§ EXTRACT TO READ:
_ _ _ _

November 9th, 2013 at 9:59 pm
The goal of the ACA is to grease the skids for single payer, government run health insurance. The Liar-in Chief let the gullible MSM report his now famous eleven words “If you like your health plan, you can keep it. Period,” over and over in order to assuage the faint of heart who weren’t ready to jump to the colonies’ version of the NHS because they liked their plans and they were gulled by trumped up anecdotes of the uninsureds’ dire plights. Many of the uninsured went that way by way of choice. A very heralded but flawed study alleged that medical costs were the cause of most personal bankruptcies. In fact, bankrupt people owe money to many creditors, not just doctors. Singling out medical costs as the driving factor in bankruptcy ignores the intrinsic causes of spending more than one earns.
Most Minnesotans who’ve signed up for insurance on MNSure are going to get Medical Assistance. http://www.twincities.com/politics/ci_24323025/mnsure-signs-up-3-700-so-far-health
This is a feature, not a bug. Those citizens who are in the private market are finding out that what’s available is too expensive, covers conditions they don’t want to be covered for (maternity, chemical dependence for example.)
ACA is a big time, rent-seeking, wealth transferring scheme. The fact that they bungled the website is amusing but immaterial to the larger crime that’s been committed.
November 10th, 2013 at 12:11 am
“A very heralded but flawed study alleged that medical costs were the cause of most personal bankruptcies.”
That was Elizabeth Warren’s study, wasn’t it? The same Elizabeth Warren who is behind the CFPB? And is now senator from Massachusetts? The one who faked native american ancestry to get positions at U Penn and Harvard?
Megan McArdle has some interesting thoughts on Warren’s scholarship, here: http://www.theatlantic.com/business/archive/2010/07/considering-elizabeth-warren-the-scholar/60211/
November 10th, 2013 at 8:31 am
Obamacare means:
If you are young, rich, or healthy you will pay more and receive less. If you are older, poorer, or sick, you will be able to afford more healthcare. It increases the level of transfers and subsidies that already existed. It does not affect the overall cost of healthcare. It just increases the level of socialism in what was already a socialist system.

_ _ _ _

§ DATA FOR REVIEW:

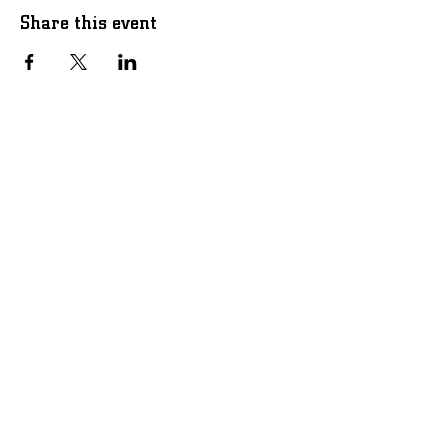
Share this event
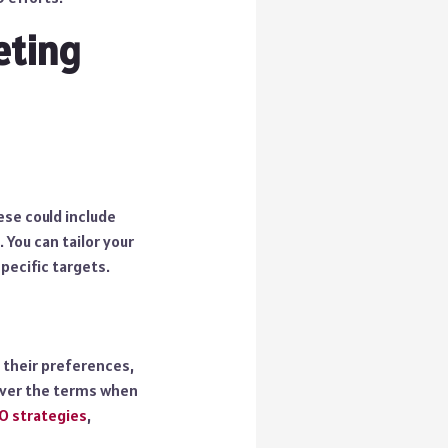
eting
ese could include
 You can tailor your
pecific targets.
 their preferences,
cover the terms when
O strategies
,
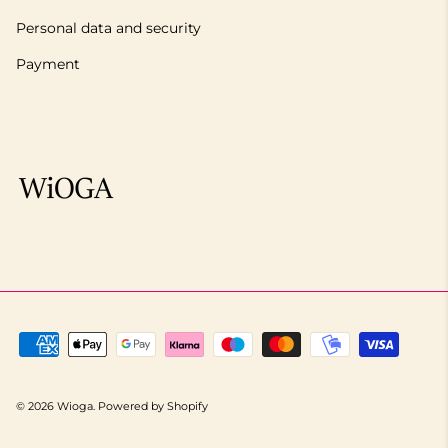
Personal data and security
Payment
© 2026
Wioga
.
Powered by Shopify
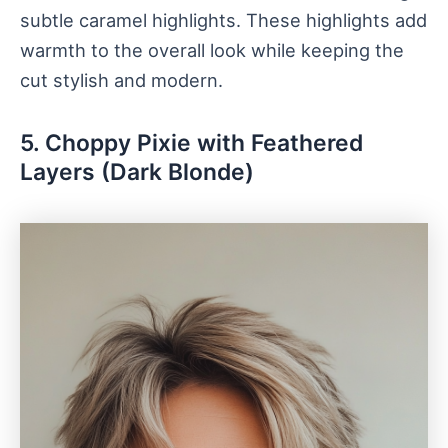
subtle caramel highlights. These highlights add
warmth to the overall look while keeping the
cut stylish and modern.
5. Choppy Pixie with Feathered
Layers (Dark Blonde)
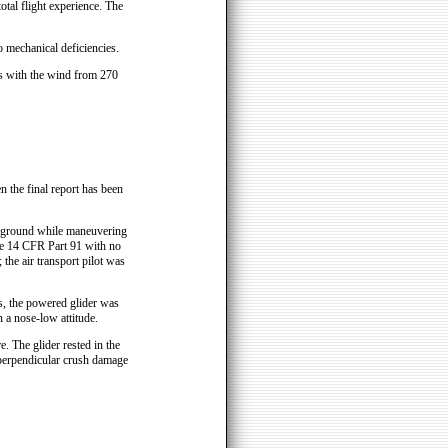
total flight experience. The
o mechanical deficiencies.
ies with the wind from 270
n the final report has been
e ground while maneuvering
tle 14 CFR Part 91 with no
 the air transport pilot was
es, the powered glider was
 a nose-low attitude.
. The glider rested in the
 perpendicular crush damage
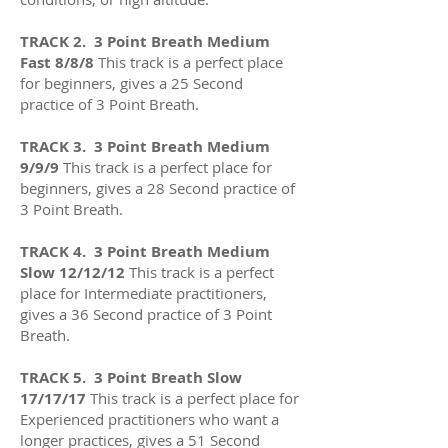
TRACK 2. 3 Point Breath Medium
Fast 8/8/8
This track is a perfect place
for beginners, gives a 25 Second
practice of 3 Point Breath.
TRACK 3. 3 Point Breath Medium
9/9/9
This track is a perfect place for
beginners, gives a 28 Second practice of
3 Point Breath.
TRACK 4
. 3 Point Breath Medium
Slow 12/12/12
This track is a perfect
place for Intermediate practitioners,
gives a 36
Second practice of 3 Point
Breath.
TRACK 5. 3 Point Breath Slow
17/17/17
This track is a perfect place for
Experienced practitioners who want a
longer practices
, gives a 51
Second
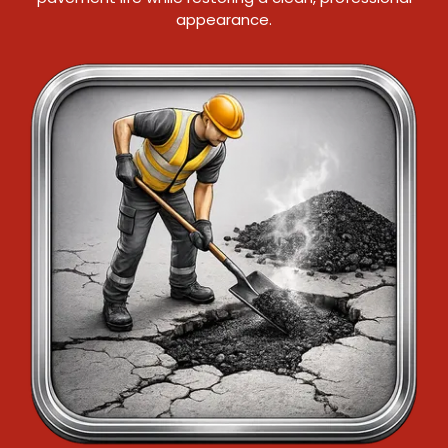
appearance.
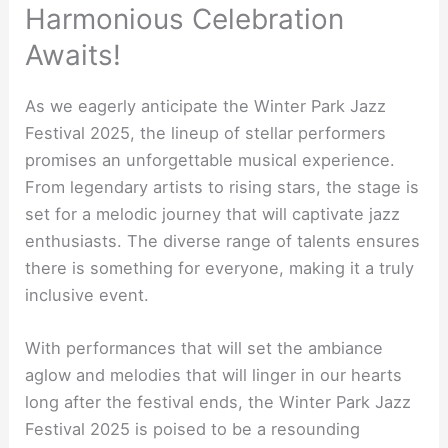
Harmonious Celebration
Awaits!
As we eagerly anticipate the Winter Park Jazz
Festival 2025, the lineup of stellar performers
promises an unforgettable musical experience.
From legendary artists to rising stars, the stage is
set for a melodic journey that will captivate jazz
enthusiasts. The diverse range of talents ensures
there is something for everyone, making it a truly
inclusive event.
With performances that will set the ambiance
aglow and melodies that will linger in our hearts
long after the festival ends, the Winter Park Jazz
Festival 2025 is poised to be a resounding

_ _ _ _

§ REQUIRED WORK:
Write the next part of the comment thread on the Affordable Care Act, picking up after its final sentence. The rows are not needed for this exercise.

§ ANSWER FOR THE TASK:
The corollory to this is that, because Obamacare doesn’t actually increase Federal spending much, the extra transfers are coming from higher premiums, from healthy, young individuals purchasing healthcare first and foremost, but also from those on corporate plans.
Those inexpensive “not very good” plans being cancelled were inexpensive because the individuals were young and healthy.
PM, what would “Mingocare” look like?
November 10th, 2013 at 12:04 pm
MBerg
Absent foul language or multiple Weblinks, is there a trick to avoiding your moderation queue?
November 10th, 2013 at 7:39 pm
Multiple links or words on the block list getcha every time.
Hint: “Socialist” includes within it the name of an ED drug that was the subject of a lot of spam…
November 10th, 2013 at 8:05 pm
Emery-
“mingocare” would first acknowledge that healthcare is a scarce good and must be rationed in some fashion. It would, second, seek to empower individuals and not the political state.
The goal of Obamacare seemed to have been to empower the federal bureaucracy at the expense of the individual and private business.
November 11th, 2013 at 7:33 am
There is a reason Barry exempted employers from the mandate until 2015.
The Tea Party represents, and consists of middle class working families. The ones who are going to suffer the most under this disaster. Once 3M, Ford, GE & their peers start tucking cancellation notices in pay envelopes we will see an uprising worthy of the Tea Party’s name.
It would be embarrassing for the party of feral children, wankers, tossers, slackers & reprobates to see their candidates for office being held down by union thugs while engineers, teachers, nurses & etc. tarred & feathered them.
Obama’s a scumbag, but he’s not stupid.